Asserting or defending one’s independence in moral and spiritual matters is never commended by God.  Spiritual independence is the rejection of the idea of accountability to God. Moral independence is the refusal to be accountable to another person or group for your actions, and often includes despising God-given accountability for the welfare of others. We find manifestations of this spirit of independence in the heart of the natural man in many other Bible characters, and we will briefly notice just two more of them.

Pharaoh shows his character and begins his downward spiral toward destruction by uttering this contemptuous question: “Who is the Lord, that I should obey Him to let Israel go?” (Exodus 5:2)  He immediately answers the question to his own condemnation: “I know not the Lord.”  There is no doubt that Pharaoh’s conscience spoke to him of God’s claims upon him, but he scorned all accountability to his Creator, and all accountability for the well-being of Jehovah’s people.

Nabal was a “churlish and evil” man, the very opposite of his good and beautiful wife, Abigail (I Samuel 25). When David and his men rightly desired some consideration from Nabal, he retorts with a question very similar to Pharaoh’s:  “Who is David? and who is the son of Jesse?”  And not content to leave it there, he adds insult to injury and opines as to David’s motives: “There be many servants now a days that break away every man from his master.”  In other words, Nabal casts David as a rebel who achieved independence from Saul, and if David requires some sustenance for himself and his followers, let him return and subject himself to his former master. But David was a fugitive, not a rebel.

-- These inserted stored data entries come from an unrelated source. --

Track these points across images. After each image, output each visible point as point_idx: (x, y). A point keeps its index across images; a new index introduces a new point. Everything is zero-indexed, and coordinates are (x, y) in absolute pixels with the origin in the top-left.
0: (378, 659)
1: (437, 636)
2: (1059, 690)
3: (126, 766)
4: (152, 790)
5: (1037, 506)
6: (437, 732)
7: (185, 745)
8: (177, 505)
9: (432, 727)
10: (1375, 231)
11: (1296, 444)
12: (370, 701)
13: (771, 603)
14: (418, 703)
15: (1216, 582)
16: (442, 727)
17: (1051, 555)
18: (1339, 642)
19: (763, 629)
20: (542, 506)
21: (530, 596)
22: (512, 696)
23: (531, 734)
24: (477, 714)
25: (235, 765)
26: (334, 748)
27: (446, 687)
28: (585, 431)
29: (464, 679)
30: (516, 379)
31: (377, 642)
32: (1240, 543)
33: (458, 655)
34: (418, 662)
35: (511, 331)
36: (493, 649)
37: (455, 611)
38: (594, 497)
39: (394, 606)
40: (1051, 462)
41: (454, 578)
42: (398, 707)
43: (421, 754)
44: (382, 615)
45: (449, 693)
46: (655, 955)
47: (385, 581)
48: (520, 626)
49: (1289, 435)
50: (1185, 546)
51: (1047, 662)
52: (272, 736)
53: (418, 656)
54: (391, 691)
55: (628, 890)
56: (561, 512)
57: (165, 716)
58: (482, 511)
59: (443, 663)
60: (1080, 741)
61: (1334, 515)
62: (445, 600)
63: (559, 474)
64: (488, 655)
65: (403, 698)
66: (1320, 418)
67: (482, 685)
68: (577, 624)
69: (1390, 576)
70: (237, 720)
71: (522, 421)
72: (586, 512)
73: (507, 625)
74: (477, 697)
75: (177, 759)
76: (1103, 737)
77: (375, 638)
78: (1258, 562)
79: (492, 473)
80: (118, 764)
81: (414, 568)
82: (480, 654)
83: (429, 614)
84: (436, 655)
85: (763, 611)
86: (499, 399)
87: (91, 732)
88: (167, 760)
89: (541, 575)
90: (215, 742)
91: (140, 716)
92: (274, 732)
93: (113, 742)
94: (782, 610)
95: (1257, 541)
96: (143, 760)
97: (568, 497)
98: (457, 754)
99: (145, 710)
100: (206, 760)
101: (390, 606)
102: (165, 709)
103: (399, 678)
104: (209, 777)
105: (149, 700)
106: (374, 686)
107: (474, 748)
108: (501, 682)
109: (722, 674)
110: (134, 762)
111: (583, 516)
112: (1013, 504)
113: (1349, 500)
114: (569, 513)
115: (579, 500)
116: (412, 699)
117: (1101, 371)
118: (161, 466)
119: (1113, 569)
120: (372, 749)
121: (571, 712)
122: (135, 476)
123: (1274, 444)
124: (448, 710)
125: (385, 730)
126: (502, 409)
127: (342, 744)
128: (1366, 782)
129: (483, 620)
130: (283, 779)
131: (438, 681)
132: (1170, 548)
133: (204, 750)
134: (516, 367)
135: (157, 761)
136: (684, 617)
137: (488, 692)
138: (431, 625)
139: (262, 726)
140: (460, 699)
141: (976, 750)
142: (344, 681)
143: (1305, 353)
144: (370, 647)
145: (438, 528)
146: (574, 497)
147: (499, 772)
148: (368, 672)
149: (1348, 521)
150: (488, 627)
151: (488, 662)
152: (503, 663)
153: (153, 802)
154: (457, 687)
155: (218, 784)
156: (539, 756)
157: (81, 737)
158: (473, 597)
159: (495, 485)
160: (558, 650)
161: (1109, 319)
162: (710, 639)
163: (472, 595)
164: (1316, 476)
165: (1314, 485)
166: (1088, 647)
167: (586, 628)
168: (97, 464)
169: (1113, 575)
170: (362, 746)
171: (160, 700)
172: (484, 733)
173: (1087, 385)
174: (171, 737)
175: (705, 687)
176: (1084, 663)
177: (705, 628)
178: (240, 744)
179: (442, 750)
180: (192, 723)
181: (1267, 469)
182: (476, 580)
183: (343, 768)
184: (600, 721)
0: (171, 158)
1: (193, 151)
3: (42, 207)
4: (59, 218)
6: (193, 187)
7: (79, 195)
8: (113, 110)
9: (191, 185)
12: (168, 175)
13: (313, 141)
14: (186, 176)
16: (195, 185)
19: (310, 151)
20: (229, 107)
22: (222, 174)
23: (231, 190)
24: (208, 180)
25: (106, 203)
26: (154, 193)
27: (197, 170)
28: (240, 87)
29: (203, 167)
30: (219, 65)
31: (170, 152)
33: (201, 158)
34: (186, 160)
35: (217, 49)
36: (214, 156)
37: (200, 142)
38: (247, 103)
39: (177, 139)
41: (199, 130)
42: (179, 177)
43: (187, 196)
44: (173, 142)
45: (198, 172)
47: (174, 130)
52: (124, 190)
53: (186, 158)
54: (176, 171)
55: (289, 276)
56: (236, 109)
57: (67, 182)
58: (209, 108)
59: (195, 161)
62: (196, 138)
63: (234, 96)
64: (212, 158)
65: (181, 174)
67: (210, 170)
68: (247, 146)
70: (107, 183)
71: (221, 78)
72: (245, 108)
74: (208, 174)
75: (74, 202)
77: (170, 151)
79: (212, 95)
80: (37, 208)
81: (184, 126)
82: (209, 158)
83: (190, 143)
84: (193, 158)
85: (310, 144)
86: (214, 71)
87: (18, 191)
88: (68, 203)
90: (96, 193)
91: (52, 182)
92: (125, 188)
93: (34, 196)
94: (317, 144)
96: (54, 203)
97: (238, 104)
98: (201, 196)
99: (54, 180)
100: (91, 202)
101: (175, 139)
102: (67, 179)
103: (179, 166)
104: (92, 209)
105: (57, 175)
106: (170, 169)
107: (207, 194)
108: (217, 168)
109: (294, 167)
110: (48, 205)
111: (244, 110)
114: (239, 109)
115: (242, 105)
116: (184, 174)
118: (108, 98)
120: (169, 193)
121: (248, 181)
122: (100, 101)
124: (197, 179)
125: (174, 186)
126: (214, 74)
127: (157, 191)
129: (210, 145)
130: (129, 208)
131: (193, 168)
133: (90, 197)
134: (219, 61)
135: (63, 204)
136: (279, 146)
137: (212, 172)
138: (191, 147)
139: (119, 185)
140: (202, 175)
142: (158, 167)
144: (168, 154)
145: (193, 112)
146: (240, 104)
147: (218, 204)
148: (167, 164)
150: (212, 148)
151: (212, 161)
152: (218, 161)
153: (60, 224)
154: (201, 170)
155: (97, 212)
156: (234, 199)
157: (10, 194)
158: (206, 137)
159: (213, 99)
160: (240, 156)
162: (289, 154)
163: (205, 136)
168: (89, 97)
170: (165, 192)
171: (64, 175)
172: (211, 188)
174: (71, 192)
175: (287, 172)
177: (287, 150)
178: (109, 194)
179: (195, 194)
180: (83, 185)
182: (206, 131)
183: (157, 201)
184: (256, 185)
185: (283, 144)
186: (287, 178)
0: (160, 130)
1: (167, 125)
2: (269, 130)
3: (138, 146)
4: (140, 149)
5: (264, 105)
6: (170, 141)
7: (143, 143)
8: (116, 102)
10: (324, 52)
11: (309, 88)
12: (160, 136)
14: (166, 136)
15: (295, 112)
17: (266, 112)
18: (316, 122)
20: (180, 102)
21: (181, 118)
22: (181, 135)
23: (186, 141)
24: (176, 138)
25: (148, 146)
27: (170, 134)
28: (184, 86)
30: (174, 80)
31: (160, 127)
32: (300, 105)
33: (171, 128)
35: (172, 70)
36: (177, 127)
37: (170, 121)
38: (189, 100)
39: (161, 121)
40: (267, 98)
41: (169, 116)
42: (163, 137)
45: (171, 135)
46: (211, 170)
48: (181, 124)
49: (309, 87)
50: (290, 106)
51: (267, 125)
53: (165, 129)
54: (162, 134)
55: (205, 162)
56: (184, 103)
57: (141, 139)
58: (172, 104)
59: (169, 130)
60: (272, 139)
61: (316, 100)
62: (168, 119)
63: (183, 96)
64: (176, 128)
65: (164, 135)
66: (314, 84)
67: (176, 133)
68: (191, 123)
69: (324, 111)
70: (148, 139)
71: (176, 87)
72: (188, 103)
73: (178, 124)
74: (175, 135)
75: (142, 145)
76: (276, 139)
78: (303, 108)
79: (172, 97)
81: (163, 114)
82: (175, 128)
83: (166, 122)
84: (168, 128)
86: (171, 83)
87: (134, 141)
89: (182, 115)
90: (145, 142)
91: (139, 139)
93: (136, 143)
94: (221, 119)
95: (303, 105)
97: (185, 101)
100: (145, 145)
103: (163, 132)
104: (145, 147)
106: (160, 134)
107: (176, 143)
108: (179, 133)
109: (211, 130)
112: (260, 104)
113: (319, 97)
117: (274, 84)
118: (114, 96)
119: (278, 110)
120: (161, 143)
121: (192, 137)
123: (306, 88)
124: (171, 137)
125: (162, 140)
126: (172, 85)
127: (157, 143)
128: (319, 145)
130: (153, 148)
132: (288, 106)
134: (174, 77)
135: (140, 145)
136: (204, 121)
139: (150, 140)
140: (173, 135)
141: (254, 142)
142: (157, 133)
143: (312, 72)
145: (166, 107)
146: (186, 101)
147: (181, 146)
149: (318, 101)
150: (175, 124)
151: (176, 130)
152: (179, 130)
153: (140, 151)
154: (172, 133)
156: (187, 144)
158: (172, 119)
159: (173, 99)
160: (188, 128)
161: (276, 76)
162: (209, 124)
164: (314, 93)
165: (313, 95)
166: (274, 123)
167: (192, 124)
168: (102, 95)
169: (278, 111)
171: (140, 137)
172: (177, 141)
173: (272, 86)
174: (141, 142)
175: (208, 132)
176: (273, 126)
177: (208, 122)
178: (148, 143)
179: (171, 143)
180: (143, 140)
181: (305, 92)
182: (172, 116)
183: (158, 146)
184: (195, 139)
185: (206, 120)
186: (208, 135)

Now David is a lovely picture for us of the Lord Jesus Christ. In the account just mentioned, Nabal reproached David just as the Pharisees much later, and in the same proud spirit, reproached Jesus, accusing Him of having an independent mission, saying “Thou barest record of Thyself; Thy record is not true!” (John 8:13-14)  But there never was a more dependent man on this earth than our blessed Lord, so that the Pharisees’ accusations against David’s greater Son just serve to manifest their own estrangement from God and His truth (John 5:30-38; 6:38-40).

It is not surprising to us that sinners would insist upon their moral and spiritual independence, but what is the lesson for Christians in pictures such as these?  “For none of us liveth to himself, and no man dieth to himself” (Romans 14:7-9). Let our hearts and consciences always exercise themselves in dependence upon God, with the Lord Jesus as our example, and let us own and act upon our accountability to and for others in the body of Christ. He came not to please Himself, but “took upon Him the form of a servant”.  An independent spirit may be acceptable in a society that values political independence, but what ought to characterize the spirits of the godly? Our God is certain to honor and reward the life that is dependent and accountable, conformed to the image of His Son.